:: MATERIAL PROVIDED ::
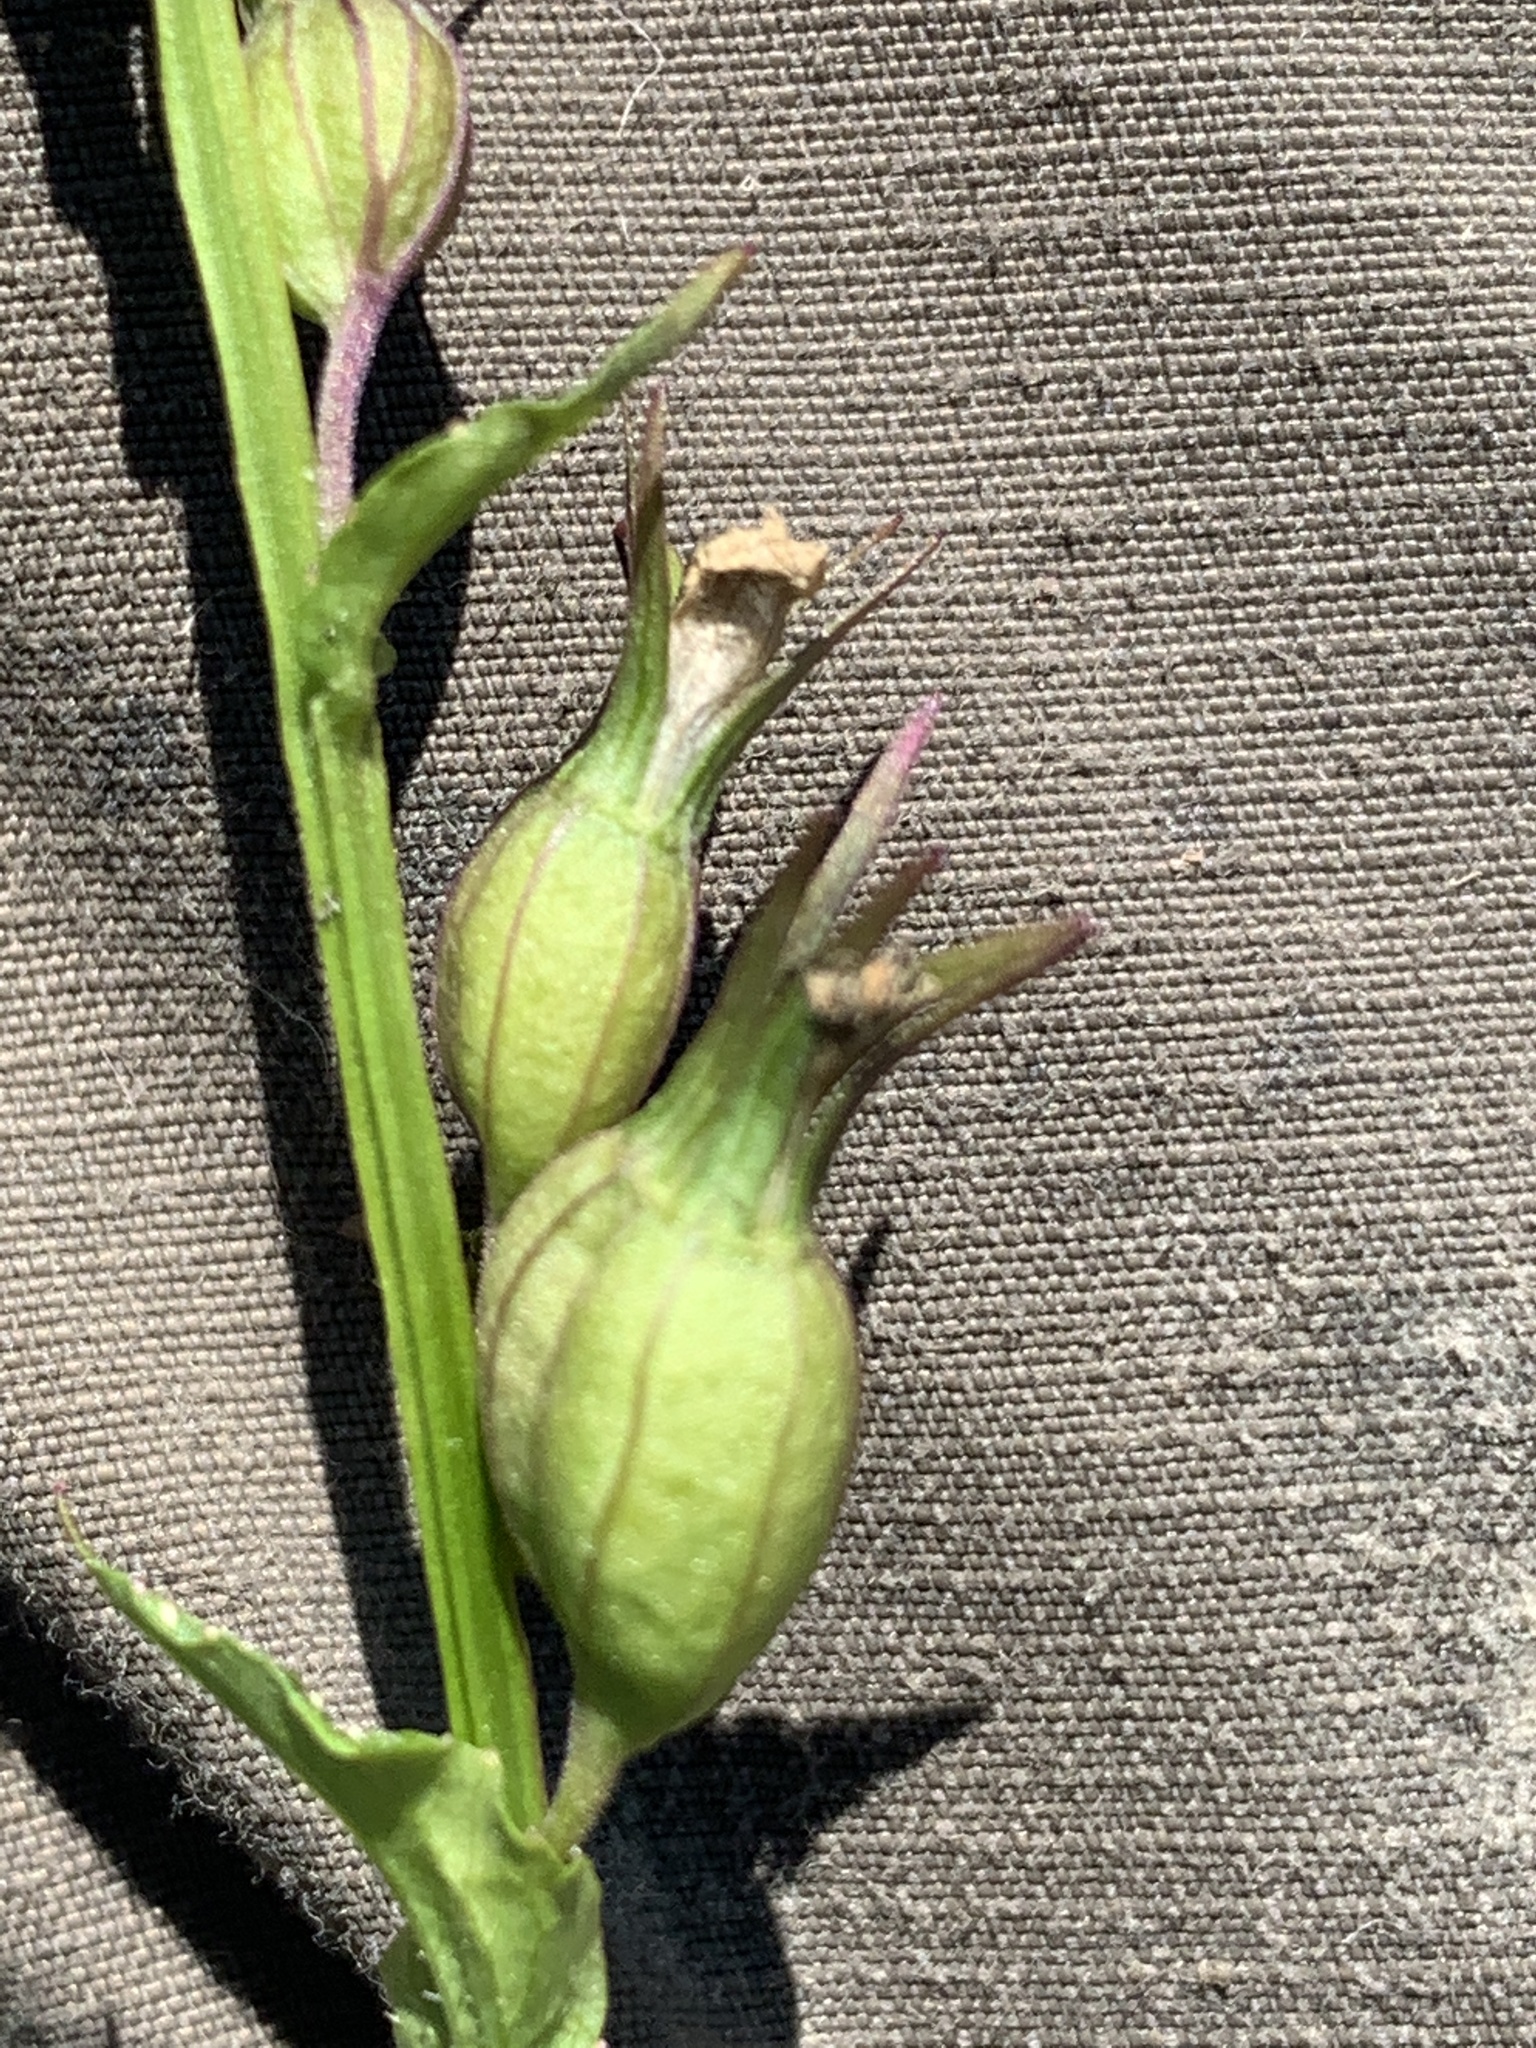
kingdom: Plantae
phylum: Tracheophyta
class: Magnoliopsida
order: Asterales
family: Campanulaceae
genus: Lobelia
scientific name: Lobelia inflata
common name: Indian tobacco
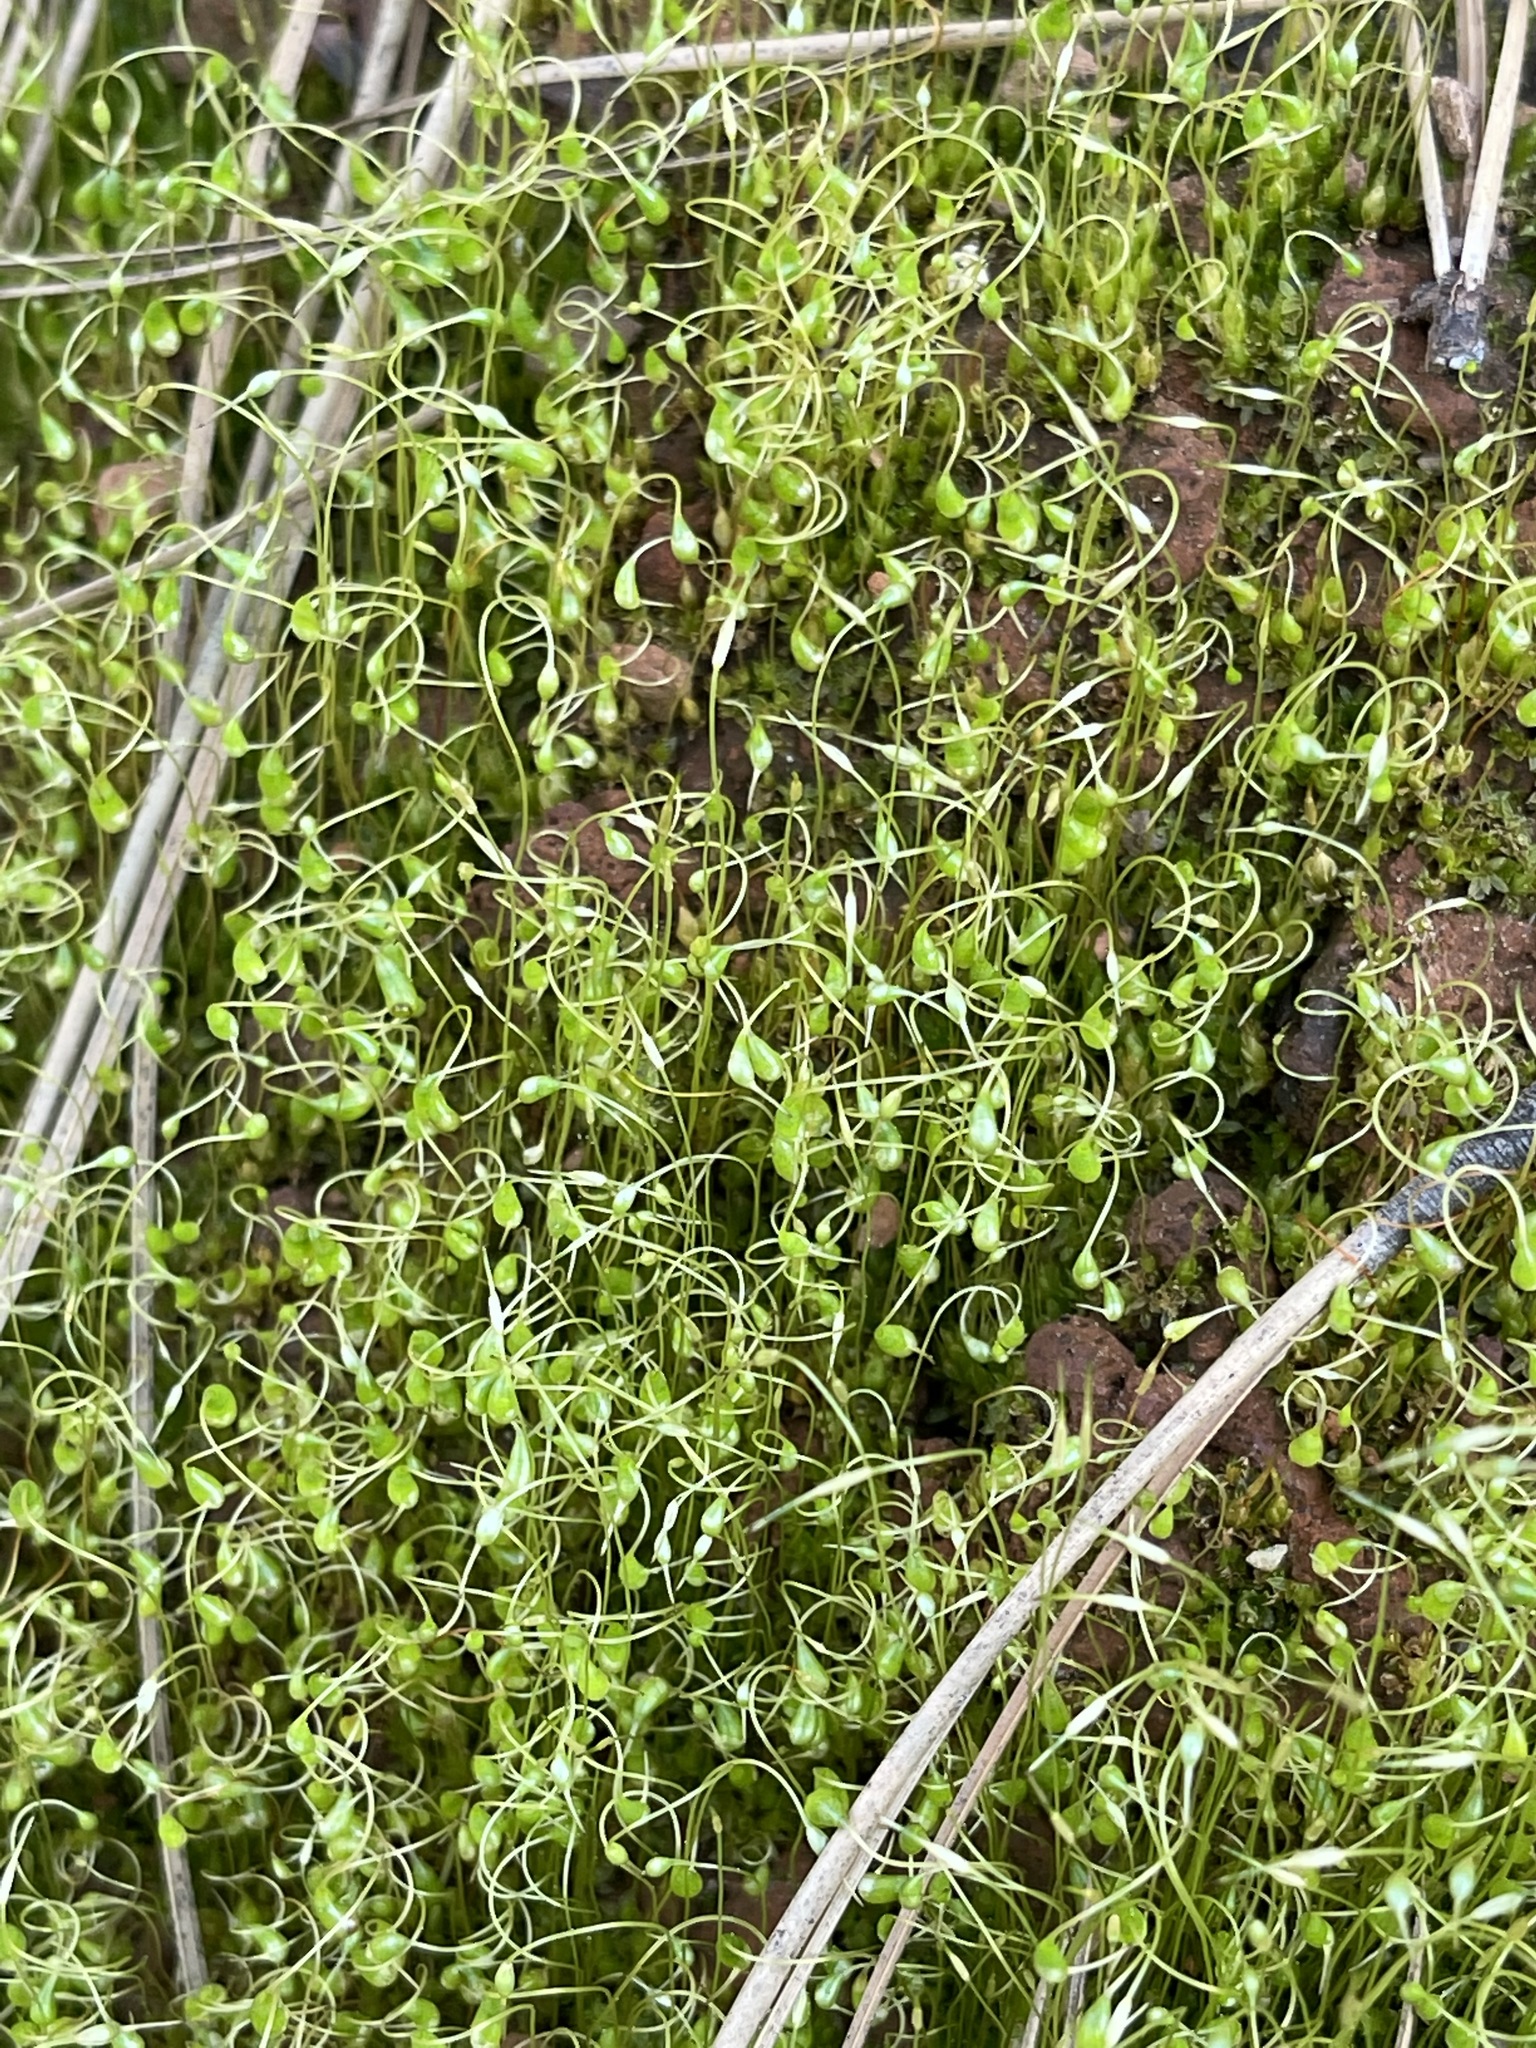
:::
### [DIRECTIONS]
Pull out every line from the one containing "class: Magnoliopsida" through the end of the items, keeping each line as it appears. Leave the pictures out.

### [COMPLETE OUTPUT]
class: Magnoliopsida
order: Asterales
family: Campanulaceae
genus: Lobelia
scientific name: Lobelia inflata
common name: Indian tobacco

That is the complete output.